Infelizmente, ninguém mais sai à rua
Para eclipses sinceros, a olho nu, observar.

O filho da Terra a fórceps
Quer à mãe desentranhar...
A árvore abatida dos dias –
Folhas mortas contadas pelo chão...

E o Tempo, que tudo vê, tudo sabe,
Jura de pés juntos e mãos cruzadas
Que a Esperança, virgem insegura,
Aguarda seu consorte para se casar...

Com sorte, a gota d’água
Da chuva que cai dia sim, dia não
Aqui, ali e acolá poderá,
Um dia, em rio de verdades desabrochar...

Quem sabe o espanto intencional
Provoque na personagem a ilusão
De que sua vida faz-de-conta seja real...

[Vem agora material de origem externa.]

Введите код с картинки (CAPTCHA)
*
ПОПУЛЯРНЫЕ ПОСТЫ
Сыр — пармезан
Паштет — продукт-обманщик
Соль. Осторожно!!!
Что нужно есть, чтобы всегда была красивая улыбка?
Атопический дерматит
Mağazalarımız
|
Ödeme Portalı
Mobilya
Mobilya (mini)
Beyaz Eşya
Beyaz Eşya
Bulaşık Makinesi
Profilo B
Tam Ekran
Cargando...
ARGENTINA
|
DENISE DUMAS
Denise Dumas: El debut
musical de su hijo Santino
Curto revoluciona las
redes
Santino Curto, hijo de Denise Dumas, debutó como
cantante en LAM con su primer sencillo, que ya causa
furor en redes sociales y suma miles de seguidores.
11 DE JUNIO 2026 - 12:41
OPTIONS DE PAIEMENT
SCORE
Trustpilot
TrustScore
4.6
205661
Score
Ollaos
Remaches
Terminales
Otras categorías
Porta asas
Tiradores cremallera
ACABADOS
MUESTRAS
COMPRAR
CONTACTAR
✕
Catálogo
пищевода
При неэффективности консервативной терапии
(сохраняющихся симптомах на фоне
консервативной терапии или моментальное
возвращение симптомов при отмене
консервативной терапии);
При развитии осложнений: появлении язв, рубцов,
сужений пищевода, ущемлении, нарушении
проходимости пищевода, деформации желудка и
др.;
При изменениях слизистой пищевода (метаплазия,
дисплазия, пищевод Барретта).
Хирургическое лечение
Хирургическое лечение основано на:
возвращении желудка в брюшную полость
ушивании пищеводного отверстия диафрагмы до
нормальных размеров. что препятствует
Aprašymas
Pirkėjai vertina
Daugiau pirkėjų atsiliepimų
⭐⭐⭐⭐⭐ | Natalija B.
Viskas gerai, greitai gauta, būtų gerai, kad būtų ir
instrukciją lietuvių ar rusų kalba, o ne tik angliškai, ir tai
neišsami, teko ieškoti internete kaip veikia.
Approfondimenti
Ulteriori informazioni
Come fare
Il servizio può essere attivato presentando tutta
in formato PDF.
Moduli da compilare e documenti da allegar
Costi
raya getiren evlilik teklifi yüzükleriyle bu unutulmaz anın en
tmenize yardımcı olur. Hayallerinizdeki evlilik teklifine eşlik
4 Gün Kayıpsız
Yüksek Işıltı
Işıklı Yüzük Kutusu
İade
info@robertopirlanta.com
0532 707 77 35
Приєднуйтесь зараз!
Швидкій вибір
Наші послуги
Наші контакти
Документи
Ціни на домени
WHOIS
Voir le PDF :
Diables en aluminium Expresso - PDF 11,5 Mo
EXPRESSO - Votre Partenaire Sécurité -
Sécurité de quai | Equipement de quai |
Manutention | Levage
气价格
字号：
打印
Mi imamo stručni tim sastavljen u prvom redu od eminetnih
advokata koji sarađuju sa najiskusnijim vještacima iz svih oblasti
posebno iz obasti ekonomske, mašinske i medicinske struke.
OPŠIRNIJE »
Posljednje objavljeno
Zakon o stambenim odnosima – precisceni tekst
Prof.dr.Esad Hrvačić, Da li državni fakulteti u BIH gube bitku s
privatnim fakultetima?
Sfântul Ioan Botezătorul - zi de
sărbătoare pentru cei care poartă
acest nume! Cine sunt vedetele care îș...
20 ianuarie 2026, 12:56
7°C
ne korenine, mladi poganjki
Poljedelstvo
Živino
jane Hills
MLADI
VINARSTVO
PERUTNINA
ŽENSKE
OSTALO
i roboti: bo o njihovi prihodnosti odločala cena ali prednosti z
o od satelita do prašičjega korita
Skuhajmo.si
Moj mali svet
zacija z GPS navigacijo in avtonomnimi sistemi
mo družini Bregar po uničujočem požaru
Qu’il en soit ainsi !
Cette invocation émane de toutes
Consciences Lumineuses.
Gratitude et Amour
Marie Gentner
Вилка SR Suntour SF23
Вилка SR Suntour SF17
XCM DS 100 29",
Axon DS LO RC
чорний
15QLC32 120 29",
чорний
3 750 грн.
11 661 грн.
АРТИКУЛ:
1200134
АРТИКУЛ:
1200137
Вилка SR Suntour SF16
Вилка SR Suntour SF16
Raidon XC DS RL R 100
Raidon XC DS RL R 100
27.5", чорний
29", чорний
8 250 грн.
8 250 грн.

A paixão entroniza o amor:
Informação, decomposição, decodificação.
Na geometria do mundo vivemos em círculos:
Homem e mulher à procura de sua intersecção.
A tragédia da vida em cada um de nós...
Mutilados serão os sonhos de liberdade
De todo Tiradentes à espera da execução...

Dei para me espantar
Com meus próprios medos,
Com minhas mãos e seus cinco dedos,
Com a métrica dos versos e dos dias
No compasso aberto entre a realidade e a ficção...



Observação: Colagem de minha autoria.